*ABOUT THIS EXERCISE*:
Work out how many lines in the data below contain "What", and state that count with nothing added.

*** Opening DATA FOR ANALYSIS ***

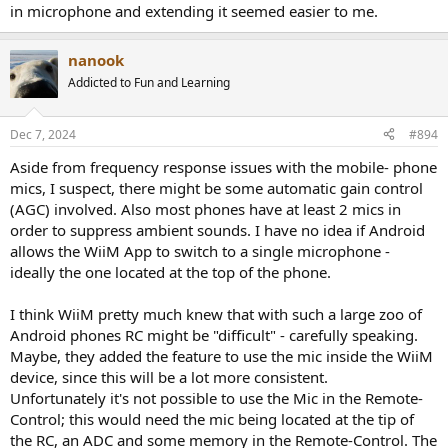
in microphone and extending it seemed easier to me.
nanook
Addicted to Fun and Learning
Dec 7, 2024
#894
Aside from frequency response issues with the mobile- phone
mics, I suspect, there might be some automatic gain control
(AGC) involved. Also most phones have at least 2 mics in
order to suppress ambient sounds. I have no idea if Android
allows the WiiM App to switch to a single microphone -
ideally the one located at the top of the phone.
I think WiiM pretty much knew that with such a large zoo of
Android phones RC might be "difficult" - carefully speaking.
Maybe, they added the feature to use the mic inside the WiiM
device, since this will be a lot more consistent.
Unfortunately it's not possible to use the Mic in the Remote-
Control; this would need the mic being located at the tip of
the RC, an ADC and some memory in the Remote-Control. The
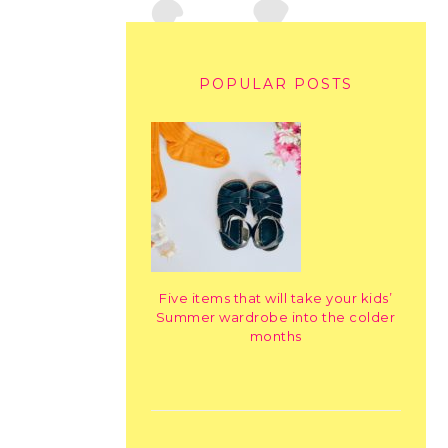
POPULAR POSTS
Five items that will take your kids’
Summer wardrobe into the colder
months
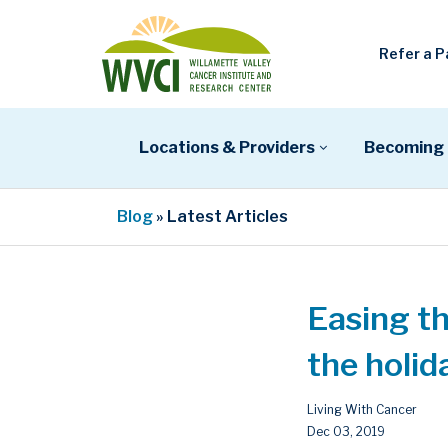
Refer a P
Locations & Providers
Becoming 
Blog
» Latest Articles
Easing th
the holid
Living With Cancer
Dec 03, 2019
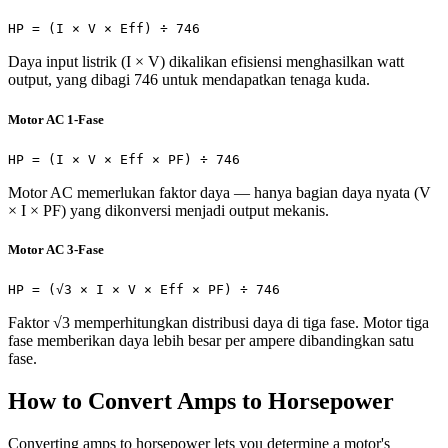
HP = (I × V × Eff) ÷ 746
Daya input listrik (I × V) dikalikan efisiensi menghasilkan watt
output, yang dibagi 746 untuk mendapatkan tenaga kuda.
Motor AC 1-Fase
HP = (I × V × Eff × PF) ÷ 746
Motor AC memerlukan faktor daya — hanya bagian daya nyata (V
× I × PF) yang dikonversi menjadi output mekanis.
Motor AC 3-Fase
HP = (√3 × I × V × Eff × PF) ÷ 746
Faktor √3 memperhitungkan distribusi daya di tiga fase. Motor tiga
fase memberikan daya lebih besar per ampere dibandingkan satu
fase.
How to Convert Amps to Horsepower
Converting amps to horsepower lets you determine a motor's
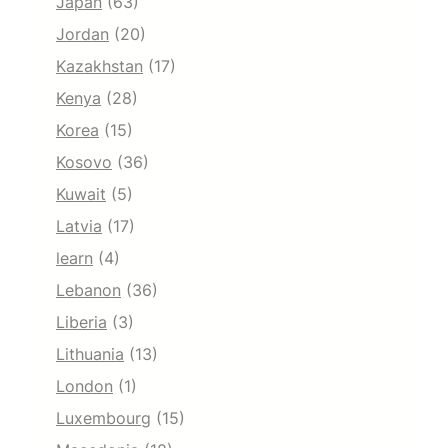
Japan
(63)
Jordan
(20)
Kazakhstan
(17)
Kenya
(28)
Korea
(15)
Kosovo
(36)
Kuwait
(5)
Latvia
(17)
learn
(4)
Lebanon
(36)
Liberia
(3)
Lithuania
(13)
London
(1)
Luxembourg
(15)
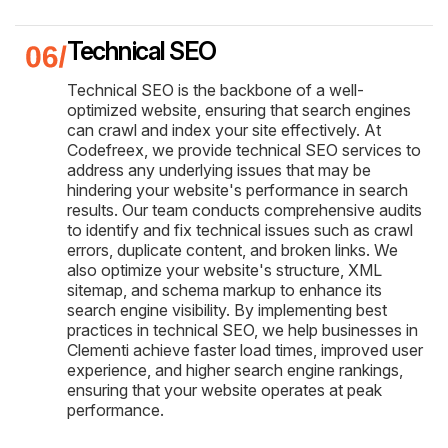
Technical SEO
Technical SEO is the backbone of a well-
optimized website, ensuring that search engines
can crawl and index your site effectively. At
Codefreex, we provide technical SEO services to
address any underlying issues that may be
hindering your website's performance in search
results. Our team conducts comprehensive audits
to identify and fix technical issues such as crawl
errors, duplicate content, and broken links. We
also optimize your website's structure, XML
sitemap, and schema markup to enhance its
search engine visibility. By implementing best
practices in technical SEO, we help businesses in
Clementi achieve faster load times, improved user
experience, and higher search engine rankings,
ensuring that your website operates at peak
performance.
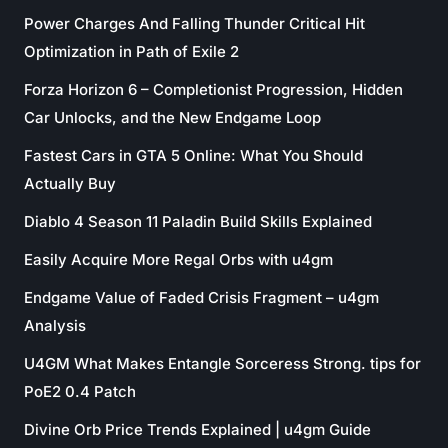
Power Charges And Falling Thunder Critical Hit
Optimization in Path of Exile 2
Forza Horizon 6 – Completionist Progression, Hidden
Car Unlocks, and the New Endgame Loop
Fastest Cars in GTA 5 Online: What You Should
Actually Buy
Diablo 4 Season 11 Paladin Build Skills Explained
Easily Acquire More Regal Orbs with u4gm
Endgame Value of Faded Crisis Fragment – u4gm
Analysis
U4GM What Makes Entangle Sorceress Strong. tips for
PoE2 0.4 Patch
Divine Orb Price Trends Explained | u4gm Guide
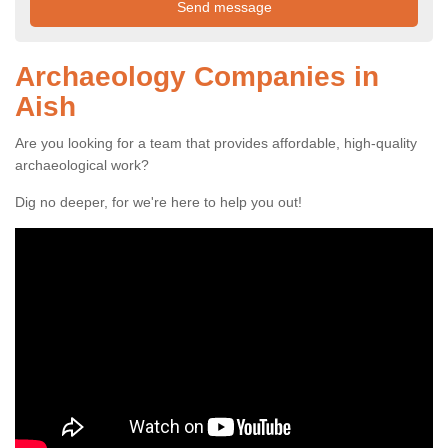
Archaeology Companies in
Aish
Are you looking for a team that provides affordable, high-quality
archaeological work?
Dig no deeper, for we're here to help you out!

*** Closing DATA FOR ANALYSIS ***

*EXPECTED ANSWER*:
2